LØLØ: God forbid a girl spits out her feelings

‘God forbid a girl spits out her feelings’, the latest album from LØLØ, feels like a direct emotional reversal of her debut ‘falling for robots and wishing i was one’. Where that record circled around detachment: the desire to feel less, to become something colder and more mechanical, this one is defined by the opposite instinct. It’s about feeling everything, all at once and not filtering any of it. The result is louder, sharper and far more exposed, like a running commentary of thoughts that were never meant to stay internal in the first place.

That shift is immediate. The title track, ‘god forbid a girl spits out her feelings’, opens the album with a kind of sarcastic defiance. It’s punchy, hook-driven, and biting in a way that feels intentional, like she’s fully aware of how she’s perceived and pushing back against it in real time. It acts as a mission statement, not just for the album, but for this stage of her career.

From there,‘the dumbest girl in the world’ sharpens that perspective. It leans into self-deprecation on the surface, but underneath there’s a frustration with being underestimated or dismissed. The contrast between the upbeat, almost playful instrumental and the underlying bite in the lyrics is where it really lands. It’s catchy in a way that feels effortless, but it carries more weight the longer it sits with you.
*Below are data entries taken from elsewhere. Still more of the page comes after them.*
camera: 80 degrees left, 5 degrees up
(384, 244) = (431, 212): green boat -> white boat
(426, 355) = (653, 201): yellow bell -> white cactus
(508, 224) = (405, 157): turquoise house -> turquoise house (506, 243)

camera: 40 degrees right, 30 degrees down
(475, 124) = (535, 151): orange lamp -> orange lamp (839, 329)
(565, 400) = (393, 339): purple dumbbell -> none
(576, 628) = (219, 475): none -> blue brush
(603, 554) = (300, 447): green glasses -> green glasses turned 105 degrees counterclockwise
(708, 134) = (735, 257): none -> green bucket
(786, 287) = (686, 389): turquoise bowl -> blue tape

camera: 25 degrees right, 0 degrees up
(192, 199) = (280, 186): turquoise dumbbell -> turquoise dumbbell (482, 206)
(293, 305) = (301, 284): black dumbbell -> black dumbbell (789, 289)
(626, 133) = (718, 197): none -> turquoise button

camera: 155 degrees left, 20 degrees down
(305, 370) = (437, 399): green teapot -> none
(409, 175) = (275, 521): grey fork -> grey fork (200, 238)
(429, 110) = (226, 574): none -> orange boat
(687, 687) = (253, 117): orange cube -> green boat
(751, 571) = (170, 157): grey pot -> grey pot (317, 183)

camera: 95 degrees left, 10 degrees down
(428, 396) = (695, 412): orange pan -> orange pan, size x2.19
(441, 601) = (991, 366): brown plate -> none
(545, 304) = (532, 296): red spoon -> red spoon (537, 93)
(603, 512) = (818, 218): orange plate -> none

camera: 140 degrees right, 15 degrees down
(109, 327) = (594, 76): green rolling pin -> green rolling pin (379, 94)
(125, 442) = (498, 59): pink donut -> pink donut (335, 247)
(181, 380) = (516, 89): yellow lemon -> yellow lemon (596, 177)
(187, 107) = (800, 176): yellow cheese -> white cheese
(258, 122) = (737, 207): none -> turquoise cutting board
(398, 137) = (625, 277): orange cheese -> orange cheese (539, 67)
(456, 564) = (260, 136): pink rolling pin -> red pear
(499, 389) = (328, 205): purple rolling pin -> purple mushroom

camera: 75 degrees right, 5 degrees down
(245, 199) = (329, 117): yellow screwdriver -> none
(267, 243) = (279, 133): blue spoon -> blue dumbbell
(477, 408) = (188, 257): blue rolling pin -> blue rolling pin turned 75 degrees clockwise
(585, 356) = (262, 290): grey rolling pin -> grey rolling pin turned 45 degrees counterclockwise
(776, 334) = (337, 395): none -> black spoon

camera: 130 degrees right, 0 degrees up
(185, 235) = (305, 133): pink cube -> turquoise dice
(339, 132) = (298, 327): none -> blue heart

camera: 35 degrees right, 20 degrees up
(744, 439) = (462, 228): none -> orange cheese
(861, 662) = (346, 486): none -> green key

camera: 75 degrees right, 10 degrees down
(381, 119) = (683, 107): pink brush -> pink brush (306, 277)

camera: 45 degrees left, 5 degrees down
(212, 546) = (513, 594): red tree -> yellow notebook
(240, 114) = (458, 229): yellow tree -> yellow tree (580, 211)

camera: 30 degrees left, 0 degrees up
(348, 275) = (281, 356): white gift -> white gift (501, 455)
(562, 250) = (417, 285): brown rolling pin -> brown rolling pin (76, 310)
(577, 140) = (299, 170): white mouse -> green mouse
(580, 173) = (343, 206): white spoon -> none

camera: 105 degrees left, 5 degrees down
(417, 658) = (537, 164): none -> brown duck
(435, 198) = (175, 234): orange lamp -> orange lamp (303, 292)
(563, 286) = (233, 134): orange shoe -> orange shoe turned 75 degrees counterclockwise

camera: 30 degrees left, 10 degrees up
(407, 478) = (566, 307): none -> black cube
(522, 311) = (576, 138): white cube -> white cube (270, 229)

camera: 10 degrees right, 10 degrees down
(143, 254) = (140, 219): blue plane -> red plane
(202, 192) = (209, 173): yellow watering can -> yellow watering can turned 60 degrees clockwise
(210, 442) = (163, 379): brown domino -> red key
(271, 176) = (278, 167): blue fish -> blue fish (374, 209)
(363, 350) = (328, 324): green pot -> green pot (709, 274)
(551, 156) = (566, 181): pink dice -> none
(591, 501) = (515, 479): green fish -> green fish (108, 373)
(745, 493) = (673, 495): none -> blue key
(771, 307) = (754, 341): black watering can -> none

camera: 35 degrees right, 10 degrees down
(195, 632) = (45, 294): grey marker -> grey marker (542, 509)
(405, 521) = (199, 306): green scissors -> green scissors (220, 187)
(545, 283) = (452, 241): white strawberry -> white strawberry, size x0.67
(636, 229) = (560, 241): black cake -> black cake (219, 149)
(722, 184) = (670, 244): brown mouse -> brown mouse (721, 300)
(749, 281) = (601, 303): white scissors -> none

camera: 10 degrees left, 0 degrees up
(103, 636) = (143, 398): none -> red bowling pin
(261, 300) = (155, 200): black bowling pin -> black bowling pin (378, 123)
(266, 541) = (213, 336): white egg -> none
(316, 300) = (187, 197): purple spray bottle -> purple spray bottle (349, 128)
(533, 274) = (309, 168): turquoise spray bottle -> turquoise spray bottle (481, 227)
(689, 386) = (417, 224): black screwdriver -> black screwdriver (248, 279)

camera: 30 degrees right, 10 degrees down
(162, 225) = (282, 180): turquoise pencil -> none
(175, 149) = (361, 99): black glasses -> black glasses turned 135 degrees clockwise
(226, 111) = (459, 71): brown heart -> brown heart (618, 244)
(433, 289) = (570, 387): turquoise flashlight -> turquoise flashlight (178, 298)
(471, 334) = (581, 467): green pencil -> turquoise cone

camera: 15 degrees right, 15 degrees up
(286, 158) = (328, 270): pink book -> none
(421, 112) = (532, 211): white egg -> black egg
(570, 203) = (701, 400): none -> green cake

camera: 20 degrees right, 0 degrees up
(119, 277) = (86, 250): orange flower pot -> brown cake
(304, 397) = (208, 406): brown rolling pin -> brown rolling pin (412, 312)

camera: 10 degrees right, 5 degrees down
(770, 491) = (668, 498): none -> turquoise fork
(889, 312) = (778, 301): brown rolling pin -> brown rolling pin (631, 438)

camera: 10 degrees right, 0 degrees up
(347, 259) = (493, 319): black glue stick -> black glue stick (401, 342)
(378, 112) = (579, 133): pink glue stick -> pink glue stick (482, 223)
Tracks like‘hung up on u’ and ‘delusional darling’ continue to build on that emotional openness, diving into attachment and self-awareness without softening the edges. There’s a recurring tension between knowing better and feeling anyway, and LØLØ doesn’t try to resolve it, she just lets it exist. That honesty becomes one of the album’s strongest qualities, even when it borders on uncomfortable.

Midway through,‘the punisher’ stands out as one of the more pointed moments on the record. There’s a sharper bite to it, both lyrically and instrumentally, giving it a sense of confrontation that cuts through the album’s otherwise consistent tone. In contrast, ‘007’ plays with a slightly different energy, still rooted in the same pop-punk framework, but with a lighter, almost tongue-in-cheek edge that helps break up the intensity, even if only briefly.

Later tracks such as ‘the devil wears converse’ and ‘stuff like that’ reinforce the album’s core sound: bright, punchy production paired with emotionally direct writing. By this stage the formula is familiar, but that familiarity also helps the album feel cohesive.

‘whiskey coke’ and ‘american zombie’ add to the sense of emotional spiraling, touching on escapism and disconnection without fully retreating into numbness. That’s a key difference from her debut, these songs acknowledge those impulses, but they don’t hide behind them.

Toward the end, ‘boy who doesnt want to’ becomes one of the album’s more reflective highlights, pulling back slightly and letting the emotion settle rather than explode. That restraint makes the closer, ‘lobotomy & u’, feel fitting. It circles back to the tension between wanting to feel less and being unable to.

What ultimately holds ‘God forbid a girl spits out her feelings’ together is its emotional consistency. That clarity gives it a strong identity, though it can also cause some tracks to blur together over a full listen. Compared to ‘falling for robots and wishing i was one’, this feels like an artist no longer trying to suppress what she feels. Instead, LØLØ leans fully into it. The album may stay within a familiar sonic space, but emotionally it marks a clear step forward.

The album arrives Friday, 17th of April via Fearless Records, marking the next step in LØLØ’s evolution as a songwriter.